Logistics is where the partnership gets most concrete. In October 2024, the two countries held the inaugural meeting of a joint working group on NSR cooperation, discussing cargo transit targets, Arctic shipbuilding and polar navigation training. The Chennai–Vladivostok maritime corridor, which launched in November 2024, provides a complementary east-west link. Earlier that year, Russia’s State Duma ratified a reciprocal logistics support agreement giving Indian naval vessels access to Russian Arctic ports along the NSR.

Both sides have clear strategic reasons to push the partnership forward. Since Finland and Sweden joined NATO in 2023 and 2024, Russia is the only non-NATO member among the eight Arctic states, leaving Moscow to seek deeper ties with Asian partners instead. For India, the Arctic offers an alternative to congested southern trade lanes: the country currently imports 83% of its oil, according to the Observer Research Foundation, and the case for diversifying supply routes has sharpened considerably since Iran effectively closed the Strait of Hormuz in late February 2026, cutting off roughly 20% of global seaborne oil trade.

Russia’s government has set official cargo targets for the NSR of 150 million tonnes annually by 2030 and 220 million tonnes by 2035, up from a record 37.9 million tonnes recorded by Rosatom in 2024. Arctic Council data published in February 2026 show the number of ships operating in Arctic waters has already grown 40% since 2013, with total distance sailed up 95% over the same period.

Climate science reinforces the trajectory. The Intergovernmental Panel on Climate Change (IPCC) Sixth Assessment Report projects the Arctic Ocean will likely see its first ice-free September before 2050 under moderate and high emissions scenarios — a threshold that would dramatically extend the NSR’s navigable season. The U.S. National Oceanic and Atmospheric Administration puts that timeline potentially within the next decade or two. A 2025 Nature Communications study on long-term Arctic shipping flows suggests Arctic routes could eventually rival the Suez Canal in annual transits by the end of the century.

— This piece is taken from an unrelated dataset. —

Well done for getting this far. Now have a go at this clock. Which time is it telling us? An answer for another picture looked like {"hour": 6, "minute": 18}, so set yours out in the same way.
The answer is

Analysts see joint shipbuilding as a natural next step. A March 2026 Observer Research Foundation brief notes that constructing ice-class vessels together would benefit both sides: Russia needs to scale its Arctic merchant fleet, while India wants to acquire the technology to build one. In an April 2025 paper published by the same foundation, researchers at The Arctic Institute argue that India’s Arctic strategy is primarily driven by pragmatic commercial interest and has yet to be fully integrated with its broader foreign policy positions. Pavel Devyatkin of the Quincy Institute points to a working principle on the Russian side: Moscow consistently separates its Arctic agenda from wider geopolitical disputes — an approach that has kept the dialogue going regardless of turbulence elsewhere.